__Short exercise__. Rewrite the part of the material that opens with the line containing "pose: elev=281.2 azim=340.7" and closes with the line containing "Dot at: (221, 156)", replacing every "dist" with "distance" and leaving everything else unchanged.

───── Extracted information ─────

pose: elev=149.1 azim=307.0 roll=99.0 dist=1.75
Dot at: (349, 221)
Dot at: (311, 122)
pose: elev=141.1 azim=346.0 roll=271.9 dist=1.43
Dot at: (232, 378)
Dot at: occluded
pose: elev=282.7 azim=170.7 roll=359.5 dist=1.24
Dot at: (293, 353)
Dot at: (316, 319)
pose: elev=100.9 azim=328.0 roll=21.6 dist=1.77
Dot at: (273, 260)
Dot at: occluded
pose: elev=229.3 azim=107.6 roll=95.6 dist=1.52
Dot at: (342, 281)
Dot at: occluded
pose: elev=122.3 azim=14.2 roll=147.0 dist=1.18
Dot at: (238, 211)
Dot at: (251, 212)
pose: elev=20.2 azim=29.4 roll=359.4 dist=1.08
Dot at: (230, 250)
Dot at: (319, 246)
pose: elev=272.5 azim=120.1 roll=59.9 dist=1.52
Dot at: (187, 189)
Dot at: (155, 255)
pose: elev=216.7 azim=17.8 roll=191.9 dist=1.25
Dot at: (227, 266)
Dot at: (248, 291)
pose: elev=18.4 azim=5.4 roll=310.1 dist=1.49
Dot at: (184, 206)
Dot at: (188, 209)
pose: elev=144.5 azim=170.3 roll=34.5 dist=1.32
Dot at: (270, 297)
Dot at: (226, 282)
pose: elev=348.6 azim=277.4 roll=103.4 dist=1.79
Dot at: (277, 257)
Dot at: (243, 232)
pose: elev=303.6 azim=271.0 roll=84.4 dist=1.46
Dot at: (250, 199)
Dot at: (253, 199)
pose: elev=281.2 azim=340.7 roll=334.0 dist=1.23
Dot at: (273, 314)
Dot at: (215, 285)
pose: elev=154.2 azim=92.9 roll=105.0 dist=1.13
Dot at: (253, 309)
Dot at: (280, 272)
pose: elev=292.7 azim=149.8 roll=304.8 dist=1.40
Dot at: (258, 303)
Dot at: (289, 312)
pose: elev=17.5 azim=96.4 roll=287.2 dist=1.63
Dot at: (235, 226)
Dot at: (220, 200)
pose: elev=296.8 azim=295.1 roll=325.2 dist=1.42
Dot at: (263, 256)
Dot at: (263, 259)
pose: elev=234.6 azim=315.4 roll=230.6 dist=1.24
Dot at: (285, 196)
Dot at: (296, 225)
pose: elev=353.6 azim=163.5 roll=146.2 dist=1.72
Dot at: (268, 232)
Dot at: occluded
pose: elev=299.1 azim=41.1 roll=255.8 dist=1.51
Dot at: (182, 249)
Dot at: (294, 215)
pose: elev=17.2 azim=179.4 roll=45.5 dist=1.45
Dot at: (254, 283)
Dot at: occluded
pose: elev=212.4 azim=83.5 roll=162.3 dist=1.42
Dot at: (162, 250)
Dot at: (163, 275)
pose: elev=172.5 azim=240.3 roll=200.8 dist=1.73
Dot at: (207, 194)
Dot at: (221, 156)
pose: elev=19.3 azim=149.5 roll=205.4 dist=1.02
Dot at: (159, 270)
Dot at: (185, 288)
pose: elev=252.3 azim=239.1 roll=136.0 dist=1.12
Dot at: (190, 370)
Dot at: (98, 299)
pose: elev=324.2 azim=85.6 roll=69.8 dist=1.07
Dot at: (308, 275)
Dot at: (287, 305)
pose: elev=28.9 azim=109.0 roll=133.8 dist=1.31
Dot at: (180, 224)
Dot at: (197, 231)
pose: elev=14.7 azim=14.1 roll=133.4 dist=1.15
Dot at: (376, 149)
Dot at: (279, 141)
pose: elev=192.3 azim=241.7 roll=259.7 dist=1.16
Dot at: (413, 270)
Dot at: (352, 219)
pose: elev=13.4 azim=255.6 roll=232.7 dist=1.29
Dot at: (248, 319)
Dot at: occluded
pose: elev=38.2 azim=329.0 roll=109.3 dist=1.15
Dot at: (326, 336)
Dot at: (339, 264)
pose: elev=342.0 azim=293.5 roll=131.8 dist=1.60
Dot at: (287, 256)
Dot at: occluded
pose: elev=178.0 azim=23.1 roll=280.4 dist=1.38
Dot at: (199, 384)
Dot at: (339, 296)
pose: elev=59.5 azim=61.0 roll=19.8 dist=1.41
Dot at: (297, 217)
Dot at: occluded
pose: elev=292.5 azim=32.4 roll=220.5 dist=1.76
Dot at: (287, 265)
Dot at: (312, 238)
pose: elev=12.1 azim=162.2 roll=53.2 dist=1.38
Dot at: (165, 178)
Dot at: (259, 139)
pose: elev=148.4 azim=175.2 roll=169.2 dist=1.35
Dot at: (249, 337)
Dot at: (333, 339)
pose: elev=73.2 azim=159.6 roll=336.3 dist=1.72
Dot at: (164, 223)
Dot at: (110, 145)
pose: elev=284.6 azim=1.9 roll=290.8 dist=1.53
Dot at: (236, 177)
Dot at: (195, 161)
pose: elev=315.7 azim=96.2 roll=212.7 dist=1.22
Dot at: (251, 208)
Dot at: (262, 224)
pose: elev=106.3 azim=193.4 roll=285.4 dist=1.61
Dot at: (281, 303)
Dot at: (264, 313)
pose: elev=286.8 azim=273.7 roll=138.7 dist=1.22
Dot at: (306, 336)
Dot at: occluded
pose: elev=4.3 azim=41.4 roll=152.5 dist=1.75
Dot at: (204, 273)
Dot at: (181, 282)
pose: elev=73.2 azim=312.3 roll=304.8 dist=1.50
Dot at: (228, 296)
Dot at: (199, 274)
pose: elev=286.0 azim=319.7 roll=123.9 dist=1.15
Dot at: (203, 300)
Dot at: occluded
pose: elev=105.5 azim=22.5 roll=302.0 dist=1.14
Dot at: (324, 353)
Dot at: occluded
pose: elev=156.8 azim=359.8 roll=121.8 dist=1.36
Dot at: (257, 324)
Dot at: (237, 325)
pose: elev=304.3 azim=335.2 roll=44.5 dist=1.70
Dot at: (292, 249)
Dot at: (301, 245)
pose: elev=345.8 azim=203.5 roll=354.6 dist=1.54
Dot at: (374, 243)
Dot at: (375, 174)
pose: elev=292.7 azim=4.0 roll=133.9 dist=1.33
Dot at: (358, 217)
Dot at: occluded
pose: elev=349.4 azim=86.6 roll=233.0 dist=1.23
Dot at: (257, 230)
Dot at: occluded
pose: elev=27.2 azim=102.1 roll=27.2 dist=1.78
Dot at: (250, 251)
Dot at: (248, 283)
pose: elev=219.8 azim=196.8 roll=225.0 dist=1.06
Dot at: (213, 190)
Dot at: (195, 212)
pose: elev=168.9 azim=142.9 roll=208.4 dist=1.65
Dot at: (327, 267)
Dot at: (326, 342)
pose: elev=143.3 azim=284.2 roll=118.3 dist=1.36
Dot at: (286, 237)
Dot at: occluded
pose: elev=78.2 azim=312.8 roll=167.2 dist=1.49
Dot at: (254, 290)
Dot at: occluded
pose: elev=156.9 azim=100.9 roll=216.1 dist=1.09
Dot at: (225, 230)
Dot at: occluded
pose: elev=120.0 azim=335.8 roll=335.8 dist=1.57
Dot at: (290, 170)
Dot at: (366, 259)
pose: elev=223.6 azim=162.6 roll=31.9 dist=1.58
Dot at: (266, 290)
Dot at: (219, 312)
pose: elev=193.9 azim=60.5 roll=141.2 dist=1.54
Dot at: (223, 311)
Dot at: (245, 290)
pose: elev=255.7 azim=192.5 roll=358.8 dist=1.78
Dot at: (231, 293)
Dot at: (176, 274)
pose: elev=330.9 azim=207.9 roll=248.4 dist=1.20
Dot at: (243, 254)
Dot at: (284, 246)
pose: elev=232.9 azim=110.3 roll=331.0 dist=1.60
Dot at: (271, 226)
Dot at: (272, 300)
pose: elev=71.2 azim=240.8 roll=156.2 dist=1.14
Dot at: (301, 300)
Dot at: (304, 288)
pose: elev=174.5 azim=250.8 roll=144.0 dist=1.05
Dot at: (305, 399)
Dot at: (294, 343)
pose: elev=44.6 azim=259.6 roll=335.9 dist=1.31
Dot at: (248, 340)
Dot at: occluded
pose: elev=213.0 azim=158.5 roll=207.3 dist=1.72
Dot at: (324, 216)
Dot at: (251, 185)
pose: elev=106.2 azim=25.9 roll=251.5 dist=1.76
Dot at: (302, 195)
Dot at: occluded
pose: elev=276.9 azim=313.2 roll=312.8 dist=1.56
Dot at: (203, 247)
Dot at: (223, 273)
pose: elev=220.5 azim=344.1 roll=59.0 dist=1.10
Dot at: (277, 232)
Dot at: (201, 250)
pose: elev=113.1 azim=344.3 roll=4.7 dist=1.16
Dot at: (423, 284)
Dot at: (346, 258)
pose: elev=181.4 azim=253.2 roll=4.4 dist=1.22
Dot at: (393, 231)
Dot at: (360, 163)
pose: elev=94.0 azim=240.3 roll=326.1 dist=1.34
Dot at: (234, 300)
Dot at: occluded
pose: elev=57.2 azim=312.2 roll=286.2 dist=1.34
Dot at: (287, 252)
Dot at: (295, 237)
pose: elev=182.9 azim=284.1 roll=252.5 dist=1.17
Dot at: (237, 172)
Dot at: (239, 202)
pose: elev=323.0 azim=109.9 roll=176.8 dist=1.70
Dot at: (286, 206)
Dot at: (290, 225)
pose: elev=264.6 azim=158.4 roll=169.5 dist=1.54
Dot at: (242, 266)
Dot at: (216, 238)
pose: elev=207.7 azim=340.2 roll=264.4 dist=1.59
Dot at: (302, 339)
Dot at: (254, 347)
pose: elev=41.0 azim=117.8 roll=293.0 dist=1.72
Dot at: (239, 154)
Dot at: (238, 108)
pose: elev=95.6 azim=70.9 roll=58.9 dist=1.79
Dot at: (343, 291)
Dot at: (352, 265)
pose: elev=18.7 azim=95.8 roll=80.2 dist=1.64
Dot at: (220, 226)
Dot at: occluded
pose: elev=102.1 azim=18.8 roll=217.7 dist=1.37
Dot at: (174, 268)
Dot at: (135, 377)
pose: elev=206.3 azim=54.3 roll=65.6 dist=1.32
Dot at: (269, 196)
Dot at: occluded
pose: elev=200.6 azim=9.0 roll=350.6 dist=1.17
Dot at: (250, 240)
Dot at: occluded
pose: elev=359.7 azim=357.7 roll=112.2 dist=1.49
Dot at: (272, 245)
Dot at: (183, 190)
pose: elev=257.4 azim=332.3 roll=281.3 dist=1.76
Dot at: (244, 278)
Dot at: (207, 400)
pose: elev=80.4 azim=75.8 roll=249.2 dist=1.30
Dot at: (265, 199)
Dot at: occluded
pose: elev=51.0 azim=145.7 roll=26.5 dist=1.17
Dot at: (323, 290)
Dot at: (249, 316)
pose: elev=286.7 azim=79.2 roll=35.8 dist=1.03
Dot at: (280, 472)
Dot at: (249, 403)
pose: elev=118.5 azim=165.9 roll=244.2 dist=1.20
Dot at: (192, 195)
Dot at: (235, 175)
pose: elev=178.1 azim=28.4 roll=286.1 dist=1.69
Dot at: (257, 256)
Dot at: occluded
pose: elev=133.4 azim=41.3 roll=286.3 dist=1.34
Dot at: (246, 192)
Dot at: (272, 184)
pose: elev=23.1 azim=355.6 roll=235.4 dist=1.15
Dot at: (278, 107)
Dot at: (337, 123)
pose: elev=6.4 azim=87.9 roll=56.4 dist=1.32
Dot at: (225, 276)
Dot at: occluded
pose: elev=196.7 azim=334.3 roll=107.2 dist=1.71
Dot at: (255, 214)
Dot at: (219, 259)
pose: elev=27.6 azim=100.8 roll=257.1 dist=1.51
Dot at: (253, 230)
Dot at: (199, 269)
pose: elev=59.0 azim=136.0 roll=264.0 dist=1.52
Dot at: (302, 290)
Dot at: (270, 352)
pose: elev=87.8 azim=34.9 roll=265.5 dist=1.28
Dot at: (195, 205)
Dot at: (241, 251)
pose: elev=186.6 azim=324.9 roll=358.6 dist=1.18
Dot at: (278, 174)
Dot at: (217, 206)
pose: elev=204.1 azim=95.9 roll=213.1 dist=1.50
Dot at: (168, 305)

─────

__Solution for this problem__.
pose: elev=281.2 azim=340.7 roll=334.0 distance=1.23
Dot at: (273, 314)
Dot at: (215, 285)
pose: elev=154.2 azim=92.9 roll=105.0 distance=1.13
Dot at: (253, 309)
Dot at: (280, 272)
pose: elev=292.7 azim=149.8 roll=304.8 distance=1.40
Dot at: (258, 303)
Dot at: (289, 312)
pose: elev=17.5 azim=96.4 roll=287.2 distance=1.63
Dot at: (235, 226)
Dot at: (220, 200)
pose: elev=296.8 azim=295.1 roll=325.2 distance=1.42
Dot at: (263, 256)
Dot at: (263, 259)
pose: elev=234.6 azim=315.4 roll=230.6 distance=1.24
Dot at: (285, 196)
Dot at: (296, 225)
pose: elev=353.6 azim=163.5 roll=146.2 distance=1.72
Dot at: (268, 232)
Dot at: occluded
pose: elev=299.1 azim=41.1 roll=255.8 distance=1.51
Dot at: (182, 249)
Dot at: (294, 215)
pose: elev=17.2 azim=179.4 roll=45.5 distance=1.45
Dot at: (254, 283)
Dot at: occluded
pose: elev=212.4 azim=83.5 roll=162.3 distance=1.42
Dot at: (162, 250)
Dot at: (163, 275)
pose: elev=172.5 azim=240.3 roll=200.8 distance=1.73
Dot at: (207, 194)
Dot at: (221, 156)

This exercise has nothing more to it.